> TASK DIRECTIONS: Set down the line that has "wendyweimerdds.com" and each line beneath it, through the last line of the entries, exactly and with no others.
##### TASK INPUTS #####
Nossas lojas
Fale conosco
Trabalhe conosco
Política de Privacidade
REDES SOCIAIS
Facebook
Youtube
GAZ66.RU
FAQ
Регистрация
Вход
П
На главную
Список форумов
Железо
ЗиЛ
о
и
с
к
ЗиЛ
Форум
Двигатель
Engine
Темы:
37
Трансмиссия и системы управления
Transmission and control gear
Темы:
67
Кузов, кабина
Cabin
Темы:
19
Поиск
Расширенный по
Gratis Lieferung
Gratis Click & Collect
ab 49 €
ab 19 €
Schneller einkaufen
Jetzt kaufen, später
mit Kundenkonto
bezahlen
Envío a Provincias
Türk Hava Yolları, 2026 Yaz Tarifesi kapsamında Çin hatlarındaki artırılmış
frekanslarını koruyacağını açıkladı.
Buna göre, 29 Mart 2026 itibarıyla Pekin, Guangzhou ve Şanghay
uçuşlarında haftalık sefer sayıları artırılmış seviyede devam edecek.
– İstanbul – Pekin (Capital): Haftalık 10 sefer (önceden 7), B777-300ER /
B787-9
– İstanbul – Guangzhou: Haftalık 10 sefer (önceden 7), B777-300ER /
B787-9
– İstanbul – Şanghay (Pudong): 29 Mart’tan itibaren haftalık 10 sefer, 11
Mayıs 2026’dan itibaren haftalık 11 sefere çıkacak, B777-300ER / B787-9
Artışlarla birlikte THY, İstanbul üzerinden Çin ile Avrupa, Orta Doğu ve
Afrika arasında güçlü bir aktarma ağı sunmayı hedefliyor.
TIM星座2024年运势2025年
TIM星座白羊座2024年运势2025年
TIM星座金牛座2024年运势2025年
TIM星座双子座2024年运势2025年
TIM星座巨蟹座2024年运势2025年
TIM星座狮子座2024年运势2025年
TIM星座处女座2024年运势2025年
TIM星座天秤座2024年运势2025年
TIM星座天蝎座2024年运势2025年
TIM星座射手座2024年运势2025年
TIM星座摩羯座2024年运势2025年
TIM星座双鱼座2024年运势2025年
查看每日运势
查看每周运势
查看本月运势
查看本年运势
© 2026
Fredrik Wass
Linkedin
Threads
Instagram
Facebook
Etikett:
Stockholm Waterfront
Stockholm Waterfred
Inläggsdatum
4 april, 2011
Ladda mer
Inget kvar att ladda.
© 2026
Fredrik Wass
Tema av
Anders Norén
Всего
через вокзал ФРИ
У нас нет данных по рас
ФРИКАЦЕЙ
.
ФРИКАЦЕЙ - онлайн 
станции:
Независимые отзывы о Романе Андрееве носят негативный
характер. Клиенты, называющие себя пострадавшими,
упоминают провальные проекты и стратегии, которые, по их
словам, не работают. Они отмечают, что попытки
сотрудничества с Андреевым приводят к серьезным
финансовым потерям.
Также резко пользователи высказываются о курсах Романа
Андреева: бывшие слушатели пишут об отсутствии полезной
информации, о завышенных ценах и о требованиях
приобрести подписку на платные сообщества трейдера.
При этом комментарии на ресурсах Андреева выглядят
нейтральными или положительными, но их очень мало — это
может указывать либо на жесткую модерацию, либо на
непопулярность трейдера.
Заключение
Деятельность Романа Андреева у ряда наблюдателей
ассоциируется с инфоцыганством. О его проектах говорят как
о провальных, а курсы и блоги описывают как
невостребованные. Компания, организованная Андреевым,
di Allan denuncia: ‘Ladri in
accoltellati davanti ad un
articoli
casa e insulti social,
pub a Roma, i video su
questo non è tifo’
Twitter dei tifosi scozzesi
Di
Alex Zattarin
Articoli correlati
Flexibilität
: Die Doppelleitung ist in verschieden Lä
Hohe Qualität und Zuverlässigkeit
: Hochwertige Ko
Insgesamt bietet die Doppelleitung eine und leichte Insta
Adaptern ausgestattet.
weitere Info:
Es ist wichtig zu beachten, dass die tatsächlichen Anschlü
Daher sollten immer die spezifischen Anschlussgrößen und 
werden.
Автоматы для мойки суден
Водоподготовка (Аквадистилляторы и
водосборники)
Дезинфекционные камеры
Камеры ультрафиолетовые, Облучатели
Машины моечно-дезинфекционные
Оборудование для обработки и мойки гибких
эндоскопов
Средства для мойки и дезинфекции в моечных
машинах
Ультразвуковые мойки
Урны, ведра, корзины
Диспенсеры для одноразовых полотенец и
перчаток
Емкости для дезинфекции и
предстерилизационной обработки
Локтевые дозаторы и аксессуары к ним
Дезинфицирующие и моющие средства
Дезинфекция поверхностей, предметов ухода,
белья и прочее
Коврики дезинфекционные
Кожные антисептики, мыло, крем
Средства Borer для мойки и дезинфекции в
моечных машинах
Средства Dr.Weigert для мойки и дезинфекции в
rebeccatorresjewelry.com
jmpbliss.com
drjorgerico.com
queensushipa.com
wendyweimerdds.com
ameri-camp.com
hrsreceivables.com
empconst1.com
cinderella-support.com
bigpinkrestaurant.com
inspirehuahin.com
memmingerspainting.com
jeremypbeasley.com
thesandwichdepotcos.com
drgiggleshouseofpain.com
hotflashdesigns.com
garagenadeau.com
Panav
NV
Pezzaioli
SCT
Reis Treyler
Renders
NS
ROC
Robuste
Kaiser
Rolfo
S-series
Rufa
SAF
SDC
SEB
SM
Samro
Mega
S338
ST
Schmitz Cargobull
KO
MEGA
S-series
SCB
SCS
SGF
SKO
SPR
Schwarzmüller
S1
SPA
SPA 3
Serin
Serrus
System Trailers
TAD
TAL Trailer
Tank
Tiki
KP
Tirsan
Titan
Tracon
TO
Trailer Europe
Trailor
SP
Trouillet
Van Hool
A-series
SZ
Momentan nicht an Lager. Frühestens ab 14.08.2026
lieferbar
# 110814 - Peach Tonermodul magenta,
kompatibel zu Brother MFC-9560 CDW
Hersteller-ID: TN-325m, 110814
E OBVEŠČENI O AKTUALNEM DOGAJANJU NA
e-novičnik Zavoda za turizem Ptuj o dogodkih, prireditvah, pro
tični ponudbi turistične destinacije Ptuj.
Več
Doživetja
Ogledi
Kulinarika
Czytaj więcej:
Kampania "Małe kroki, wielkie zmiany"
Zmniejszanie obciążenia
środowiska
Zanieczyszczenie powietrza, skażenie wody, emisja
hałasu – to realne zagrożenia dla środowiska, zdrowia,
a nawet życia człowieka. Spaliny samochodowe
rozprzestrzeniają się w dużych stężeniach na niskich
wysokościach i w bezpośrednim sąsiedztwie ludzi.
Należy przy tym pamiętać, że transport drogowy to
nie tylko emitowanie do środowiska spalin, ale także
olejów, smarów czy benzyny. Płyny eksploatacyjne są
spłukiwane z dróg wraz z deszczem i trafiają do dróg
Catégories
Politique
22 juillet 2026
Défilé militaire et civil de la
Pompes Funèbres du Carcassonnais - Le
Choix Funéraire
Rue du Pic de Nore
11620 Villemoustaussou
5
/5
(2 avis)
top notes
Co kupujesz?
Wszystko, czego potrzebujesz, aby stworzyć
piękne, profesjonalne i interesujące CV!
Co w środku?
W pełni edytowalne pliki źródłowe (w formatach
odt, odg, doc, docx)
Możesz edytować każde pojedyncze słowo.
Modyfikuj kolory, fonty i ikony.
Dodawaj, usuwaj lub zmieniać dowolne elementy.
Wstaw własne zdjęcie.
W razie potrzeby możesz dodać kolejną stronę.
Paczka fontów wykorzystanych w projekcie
#####
> TASK RESPONSE:
wendyweimerdds.com
ameri-camp.com
hrsreceivables.com
empconst1.com
cinderella-support.com
bigpinkrestaurant.com
inspirehuahin.com
memmingerspainting.com
jeremypbeasley.com
thesandwichdepotcos.com
drgiggleshouseofpain.com
hotflashdesigns.com
garagenadeau.com
Panav
NV
Pezzaioli
SCT
Reis Treyler
Renders
NS
ROC
Robuste
Kaiser
Rolfo
S-series
Rufa
SAF
SDC
SEB
SM
Samro
Mega
S338
ST
Schmitz Cargobull
KO
MEGA
S-series
SCB
SCS
SGF
SKO
SPR
Schwarzmüller
S1
SPA
SPA 3
Serin
Serrus
System Trailers
TAD
TAL Trailer
Tank
Tiki
KP
Tirsan
Titan
Tracon
TO
Trailer Europe
Trailor
SP
Trouillet
Van Hool
A-series
SZ
Momentan nicht an Lager. Frühestens ab 14.08.2026
lieferbar
# 110814 - Peach Tonermodul magenta,
kompatibel zu Brother MFC-9560 CDW
Hersteller-ID: TN-325m, 110814
E OBVEŠČENI O AKTUALNEM DOGAJANJU NA
e-novičnik Zavoda za turizem Ptuj o dogodkih, prireditvah, pro
tični ponudbi turistične destinacije Ptuj.
Več
Doživetja
Ogledi
Kulinarika
Czytaj więcej:
Kampania "Małe kroki, wielkie zmiany"
Zmniejszanie obciążenia
środowiska
Zanieczyszczenie powietrza, skażenie wody, emisja
hałasu – to realne zagrożenia dla środowiska, zdrowia,
a nawet życia człowieka. Spaliny samochodowe
rozprzestrzeniają się w dużych stężeniach na niskich
wysokościach i w bezpośrednim sąsiedztwie ludzi.
Należy przy tym pamiętać, że transport drogowy to
nie tylko emitowanie do środowiska spalin, ale także
olejów, smarów czy benzyny. Płyny eksploatacyjne są
spłukiwane z dróg wraz z deszczem i trafiają do dróg
Catégories
Politique
22 juillet 2026
Défilé militaire et civil de la
Pompes Funèbres du Carcassonnais - Le
Choix Funéraire
Rue du Pic de Nore
11620 Villemoustaussou
5
/5
(2 avis)
top notes
Co kupujesz?
Wszystko, czego potrzebujesz, aby stworzyć
piękne, profesjonalne i interesujące CV!
Co w środku?
W pełni edytowalne pliki źródłowe (w formatach
odt, odg, doc, docx)
Możesz edytować każde pojedyncze słowo.
Modyfikuj kolory, fonty i ikony.
Dodawaj, usuwaj lub zmieniać dowolne elementy.
Wstaw własne zdjęcie.
W razie potrzeby możesz dodać kolejną stronę.
Paczka fontów wykorzystanych w projekcie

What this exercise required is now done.